Once the edges have been cleaned up, the volume contained within the edges can be filled with an integer which identifies the associated peak. This algorithm proceeds as follows.

(1)
The mask array is scanned for pixels which are marked as peaks. Recall that only those pixels which are seen to be peaks when profiled in all directions have been retained. Each of these pixels thus represents a local maximum in the data value, and has a significantly higher data value than any of the surrounding pixels. Each such peak is given a unique integer identifier. This identifier is used within the following steps to label all pixels in the clump of emission surrounding the peak.
(2)
A line of pixels parallel to the first pixel axis, and which passes through the peak, is then considered. The line is followed away from the peak, in both directions, until pixels are encountered which are flagged as edge pixels. All the pixels along this line between the two edge pixels are assigned the clump identifier associated with the central peak.
(3)
For each such pixel, another line of pixels parallel to the second pixel axis and passing through the pixel is considered. The line is followed away from the pixel, in both directions, until edge pixels are encountered. All the pixels along this line between the two edge pixels are also assigned the clump identifier associated with the central peak.
(4)
For each such pixel, another line of pixels parallel to the third pixel axis and passing through the pixel is considered. The line is followed away from the pixel, in both directions, until edge pixels are encountered. All the pixels along this line between the two edge pixels are also assigned the clump identifier associated with the central peak.

The above process will fill the volume between the edges, but may miss some pixels (e.g. if the initial line parallel to the first pixel axis spans the clump at an unusually narrow point). In order to alleviate this effect, the above process is repeated, but scanning the pixels axes in a different order (2,3,1 instead of 1,2,3).
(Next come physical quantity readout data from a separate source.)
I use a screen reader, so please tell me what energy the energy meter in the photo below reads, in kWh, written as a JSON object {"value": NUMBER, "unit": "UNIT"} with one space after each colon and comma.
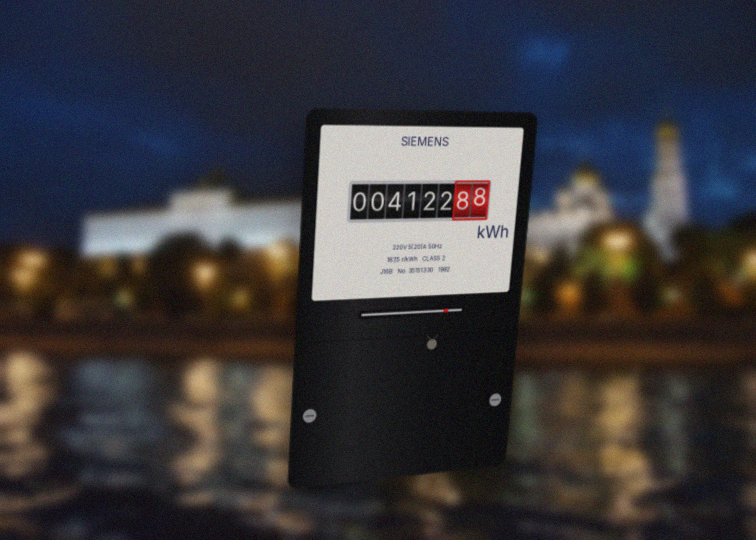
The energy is {"value": 4122.88, "unit": "kWh"}
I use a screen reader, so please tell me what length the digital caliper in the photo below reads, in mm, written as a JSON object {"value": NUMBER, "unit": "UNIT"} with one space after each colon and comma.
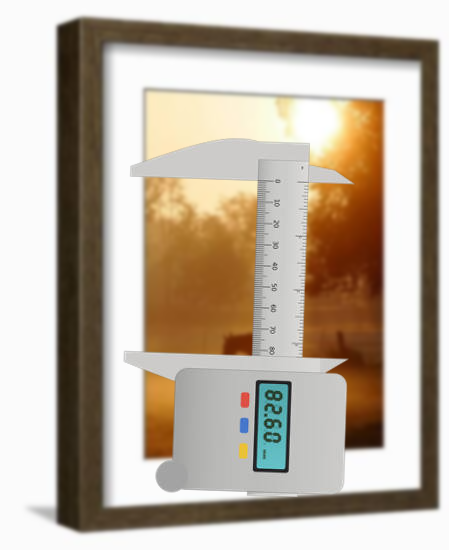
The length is {"value": 82.60, "unit": "mm"}
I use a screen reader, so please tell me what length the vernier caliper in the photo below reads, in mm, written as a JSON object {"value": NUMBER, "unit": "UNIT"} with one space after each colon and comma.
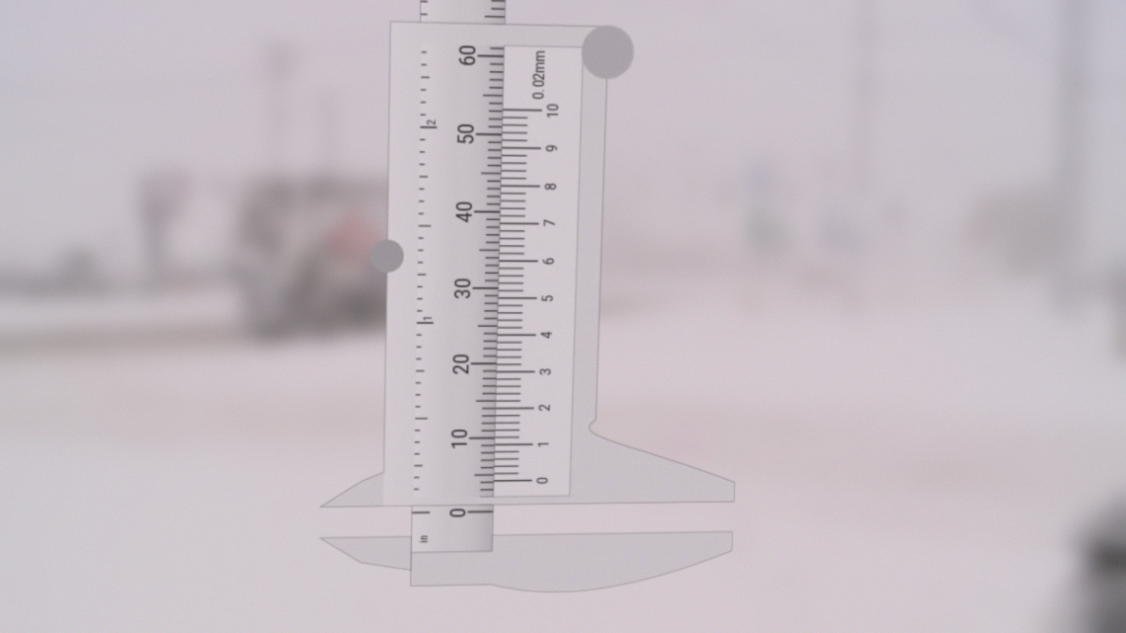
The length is {"value": 4.2, "unit": "mm"}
For 3D data, it is repeated a third time using the axis order (3,1,2).

Even so, it should be recognised that this filling algorithm will fail to fill certain shapes entirely. For instance, “S”-shaped clumps could not be filled completely using this algorithm.

##### 2.4.4 Cleaning up the Filled Clumps

The use of cellular automata to clean up the edges reduces the likelihood of “holes” within the clump edges, but does not eliminate this risk entirely. When the clump-filling algorithm described above encounters a hole in the edges surrounding a peak, the clump identifier value will “leak out” through the hole into the surrounding areas. This is where the limitations of the filling algorithm have a positive benefit, in that they prevent the leak from spreading round corners without limit. Instead, such leaks will tend to produce straight features radiating out from a clump parallel to a pixel axis, which will terminate as soon as they meet another edge.
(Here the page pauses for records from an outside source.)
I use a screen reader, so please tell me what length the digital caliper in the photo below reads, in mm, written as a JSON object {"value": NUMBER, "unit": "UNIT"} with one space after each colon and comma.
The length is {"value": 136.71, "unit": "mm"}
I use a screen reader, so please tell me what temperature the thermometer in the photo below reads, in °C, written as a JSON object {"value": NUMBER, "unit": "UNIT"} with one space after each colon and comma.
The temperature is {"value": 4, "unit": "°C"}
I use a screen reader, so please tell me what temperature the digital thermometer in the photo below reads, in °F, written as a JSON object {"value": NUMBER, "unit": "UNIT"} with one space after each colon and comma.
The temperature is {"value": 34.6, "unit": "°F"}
It is thus possible for the two or more clumps to “claim” a given pixel. This will happen if there are holes in the edges surrounding the peaks which allow the filling process to leak out. In this case, each pixel is assigned to the clump associated with the nearest peak.
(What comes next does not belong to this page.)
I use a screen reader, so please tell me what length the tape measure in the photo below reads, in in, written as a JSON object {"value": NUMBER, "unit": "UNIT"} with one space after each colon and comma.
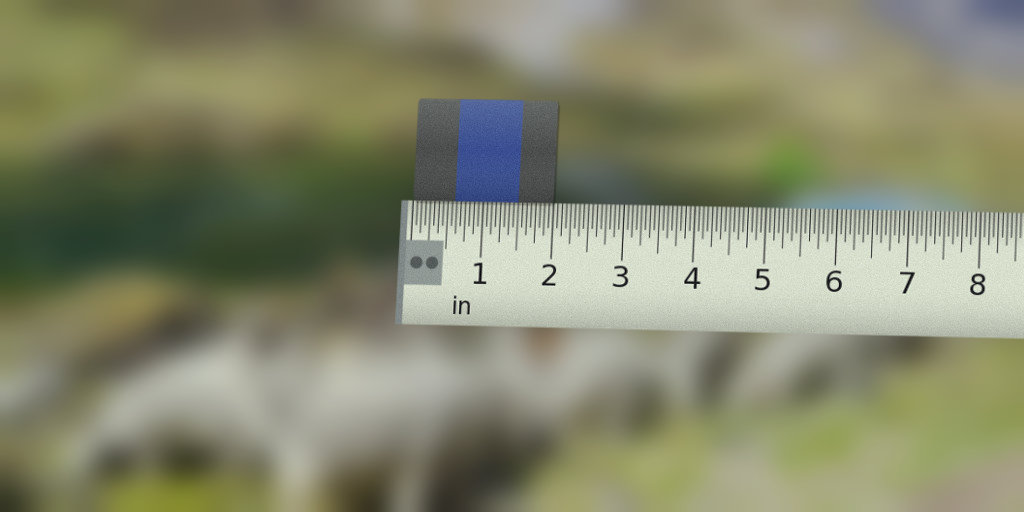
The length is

Another cellular automata is used once the filling process has been completed to reduce the artifacts created by these leaks. This cellular automata replaces each clump identifier by the most commonly occurring clump identifier within a 3$×$3$×$3 cube (or 3$×$3 square for 2D data) of neighbours. This process can be repeated to increase the degree of cleaning, by assigning a value greater than one to the configuration parameter Reinhold.FixClumpsIterations.

The results of this cleaning process are the final clump allocations for every data pixel, from which the catalogue of clump parameters is produced.

1This can happen for instance when neighbouring peaks are present within the area of pixels used to fit a central peak.